Print the lines below word for word, beginning with the first and ending with the line that holds "IA E Automatização", and skip every picture.

(Records provided Opens)

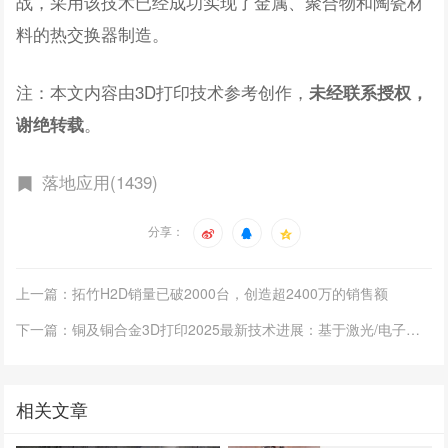
战，采用该技术已经成功实现了金属、聚合物和陶瓷材
料的热交换器制造。
注：本文内容由3D打印技术参考创作，
未经联系授权，
。
谢绝转载
落地应用(1439)
分享：
上一篇：拓竹H2D销量已破2000台，创造超2400万的销售额
下一篇：铜及铜合金3D打印2025最新技术进展：基于激光/电子束和能量沉积
相关文章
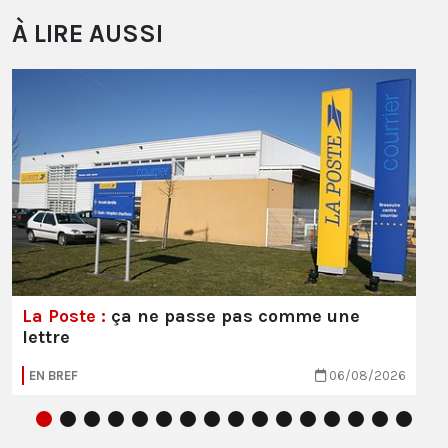
À LIRE AUSSI
La Poste :
ça ne passe pas comme une
lettre
EN BREF
06/08/2026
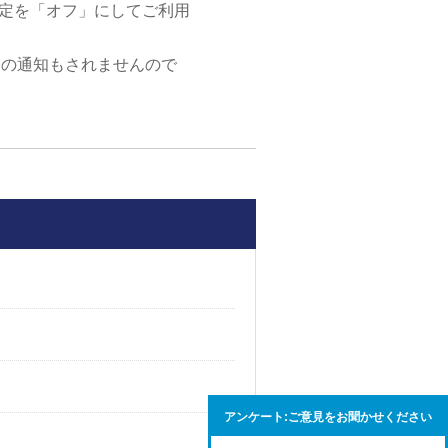
設定を「オフ」にしてご利用
際の通知もされませんので
アンケート:ご意見をお聞かせください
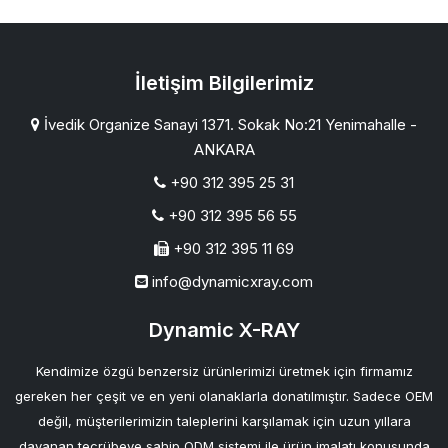
İletişim Bilgilerimiz
İvedik Organize Sanayi 1371. Sokak No:21 Yenimahalle -
ANKARA
+90 312 395 25 31
+90 312 395 56 55
+90 312 395 11 69
info@dynamicxray.com
Dynamic X-RAY
Kendimize özgü benzersiz ürünlerimizi üretmek için firmamız
gereken her çeşit ve en yeni olanaklarla donatılmıştır. Sadece OEM
değil, müşterilerimizin taleplerini karşılamak için uzun yıllara
dayanan tecrübeye sahip ODM sistemi ile ürün imalatı konusunda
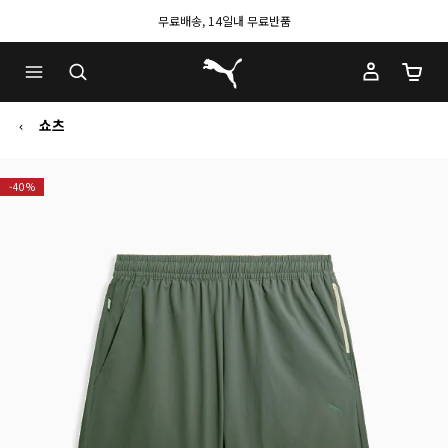
무료배송, 14일내 무료반품
푸마 홈
장바구
쇼츠
-40%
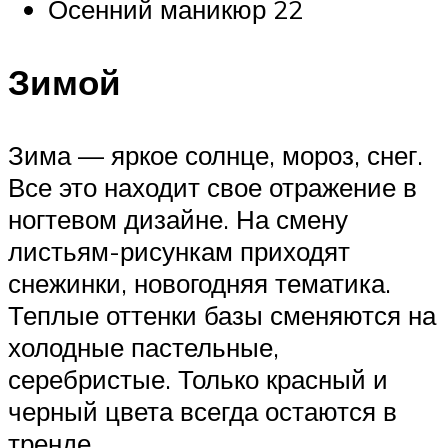
Осенний маникюр 22
Зимой
Зима — яркое солнце, мороз, снег.
Все это находит свое отражение в
ногтевом дизайне. На смену
листьям-рисункам приходят
снежинки, новогодняя тематика.
Теплые оттенки базы сменяются на
холодные пастельные,
серебристые. Только красный и
черный цвета всегда остаются в
тренде.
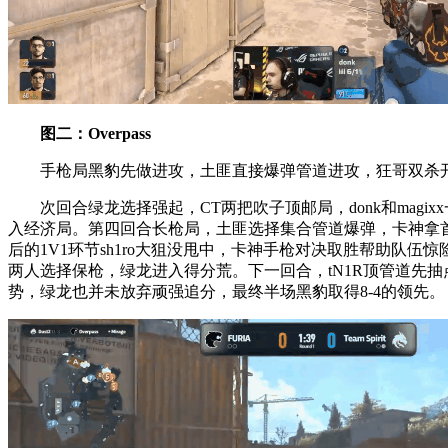
图二：Overpass
手枪局黑豹先做进攻，土匪直接爆弹管道进攻，狂哥双杀开路
次回合绿龙选择强起，CT两把吹子顶邮局，donk和magix
入经济局。第四回合长枪局，土匪选择集合管道爆弹，卡神拿首杀开
后的1V1环节sh1ro大狙没甩中，卡神手枪对决取胜帮助队伍惊
两人选择保枪，绿龙进入得分荒。下一回合，tN1R顶管道先抽
势，绿龙也并未放弃顽强追分，最终半场黑豹取得8-4的领先。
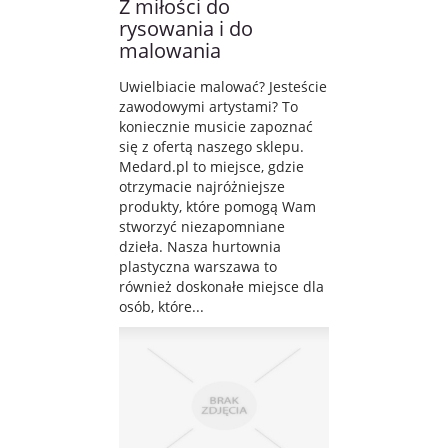
Z miłości do
rysowania i do
malowania
Uwielbiacie malować? Jesteście
zawodowymi artystami? To
koniecznie musicie zapoznać
się z ofertą naszego sklepu.
Medard.pl to miejsce, gdzie
otrzymacie najróżniejsze
produkty, które pomogą Wam
stworzyć niezapomniane
dzieła. Nasza hurtownia
plastyczna warszawa to
również doskonałe miejsce dla
osób, które...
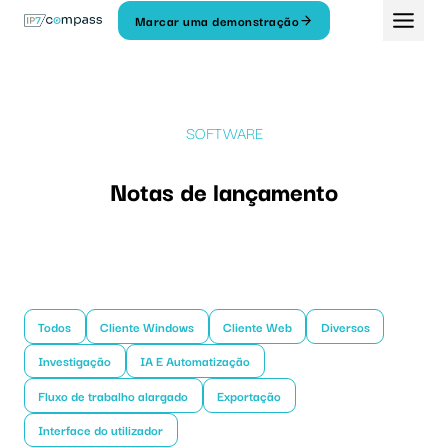
Saltar
Marcar uma demonstração
para
o
conteúdo
SOFTWARE
Notas de lançamento
Todos
Cliente Windows
Cliente Web
Diversos
Investigação
IA E Automatização
Fluxo de trabalho alargado
Exportação
Interface do utilizador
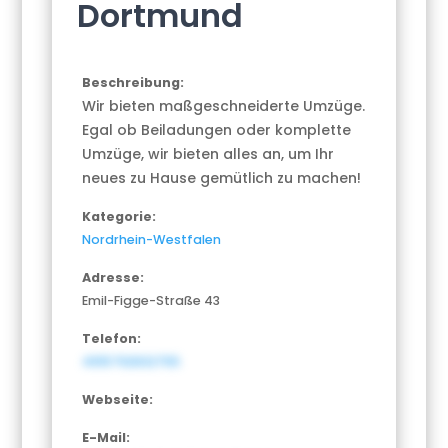
Dortmund
Beschreibung:
Wir bieten maßgeschneiderte Umzüge.
Egal ob Beiladungen oder komplette
Umzüge, wir bieten alles an, um Ihr
neues zu Hause gemütlich zu machen!
Kategorie:
Nordrhein-Westfalen
Adresse:
Emil-Figge-Straße 43
Telefon:
4915792632755
Webseite:
E-Mail:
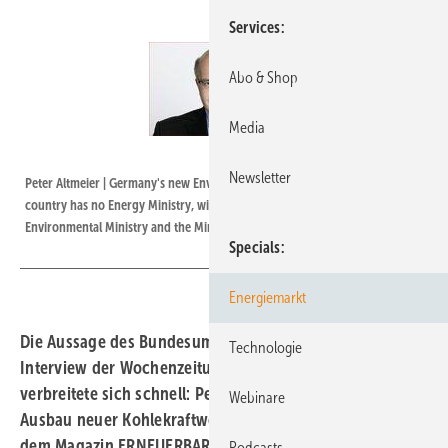
Services
Abo & Shop
Media
Source: Christian Doppelgatz / KUXMA
Newsletter
Peter Altmeier | Germany's new Environmental Minister Peter Altmeier. The
country has no Energy Ministry, with energy issues negotiated between the
Environmental Ministry and the Ministry of Industry.
Specials
Energiemarkt
Die Aussage des Bundesumweltministers aus einem
Technologie
Interview der Wochenzeitung Die Zeit von voriger Woche
verbreitete sich schnell: Peter Altmaier unterstützt den
Webinare
Ausbau neuer Kohlekraftwerke. Doch im Gespräch mit
dem Magazin ERNEUERBARE ENERGIEN sagt Altmaier
Podcasts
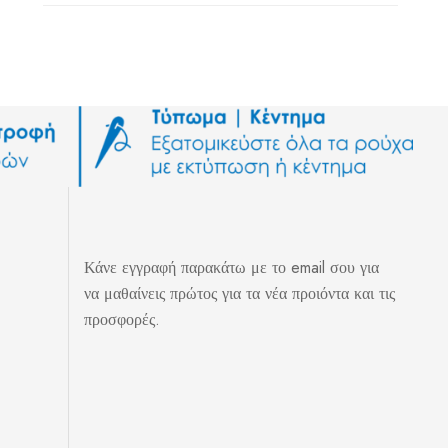
Κάνε εγγραφή παρακάτω με το email σου για
να μαθαίνεις πρώτος για τα νέα προιόντα και τις
προσφορές.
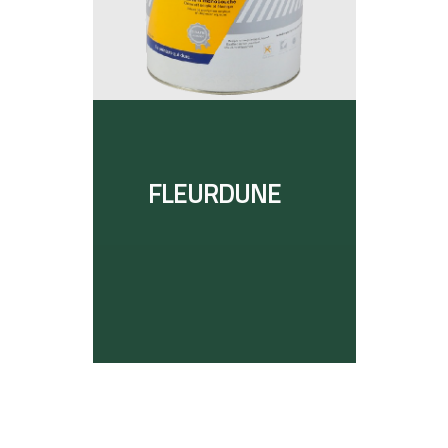
FLEURDUNE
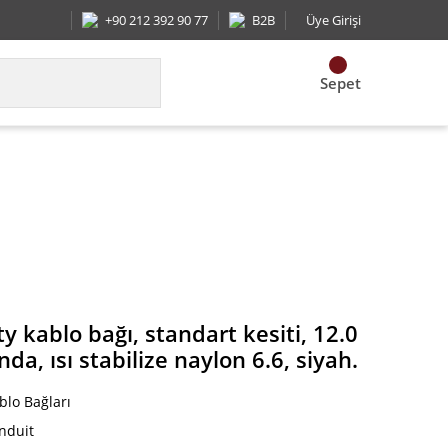
+90 212 392 90 77
B2B
Üye Girişi
Sepet
(305 mm) uzunluğunda, ısı stabilize naylon 6.6, siy
 kablo bağı, standart kesiti, 12.0
a, ısı stabilize naylon 6.6, siyah.
blo Bağları
nduit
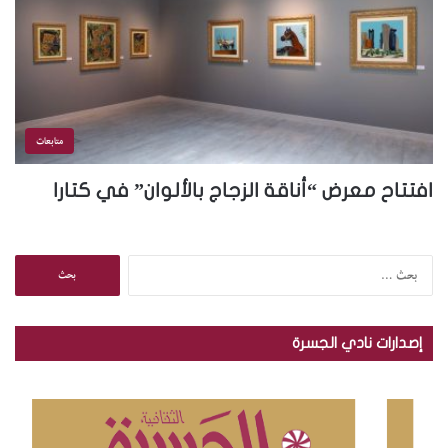
متابعات
افتتاح معرض “أناقة الزجاج بالألوان” في كتارا
ا
ل
ب
ح
إصدارات نادي الجسرة
ث
ع
ن
:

(Records provided Closes)

**The completed task:**
战，采用该技术已经成功实现了金属、聚合物和陶瓷材
料的热交换器制造。
注：本文内容由3D打印技术参考创作，
未经联系授权，
。
谢绝转载
落地应用(1439)
分享：
上一篇：拓竹H2D销量已破2000台，创造超2400万的销售额
下一篇：铜及铜合金3D打印2025最新技术进展：基于激光/电子束和能量沉积
相关文章
À LIRE AUSSI
La Poste :
ça ne passe pas comme une
lettre
EN BREF
06/08/2026
設定を「オフ」にしてご利用
際の通知もされませんので
アンケート:ご意見をお聞かせください
İletişim Bilgilerimiz
İvedik Organize Sanayi 1371. Sokak No:21 Yenimahalle -
ANKARA
+90 312 395 25 31
+90 312 395 56 55
+90 312 395 11 69
info@dynamicxray.com
Dynamic X-RAY
Kendimize özgü benzersiz ürünlerimizi üretmek için firmamız
gereken her çeşit ve en yeni olanaklarla donatılmıştır. Sadece OEM
değil, müşterilerimizin taleplerini karşılamak için uzun yıllara
dayanan tecrübeye sahip ODM sistemi ile ürün imalatı konusunda
무료배송, 14일내 무료반품
푸마 홈
장바구
쇼츠
-40%
Осенний маникюр 22
Зимой
Зима — яркое солнце, мороз, снег.
Все это находит свое отражение в
ногтевом дизайне. На смену
листьям-рисункам приходят
снежинки, новогодняя тематика.
Теплые оттенки базы сменяются на
холодные пастельные,
серебристые. Только красный и
черный цвета всегда остаются в
тренде.
图二：Overpass
手枪局黑豹先做进攻，土匪直接爆弹管道进攻，狂哥双杀开路
次回合绿龙选择强起，CT两把吹子顶邮局，donk和magix
入经济局。第四回合长枪局，土匪选择集合管道爆弹，卡神拿首杀开
后的1V1环节sh1ro大狙没甩中，卡神手枪对决取胜帮助队伍惊
两人选择保枪，绿龙进入得分荒。下一回合，tN1R顶管道先抽
势，绿龙也并未放弃顽强追分，最终半场黑豹取得8-4的领先。
Z miłości do
rysowania i do
malowania
Uwielbiacie malować? Jesteście
zawodowymi artystami? To
koniecznie musicie zapoznać
się z ofertą naszego sklepu.
Medard.pl to miejsce, gdzie
otrzymacie najróżniejsze
produkty, które pomogą Wam
stworzyć niezapomniane
dzieła. Nasza hurtownia
plastyczna warszawa to
również doskonałe miejsce dla
osób, które...
Saltar
Marcar uma demonstração
para
o
conteúdo
SOFTWARE
Notas de lançamento
Todos
Cliente Windows
Cliente Web
Diversos
Investigação
IA E Automatização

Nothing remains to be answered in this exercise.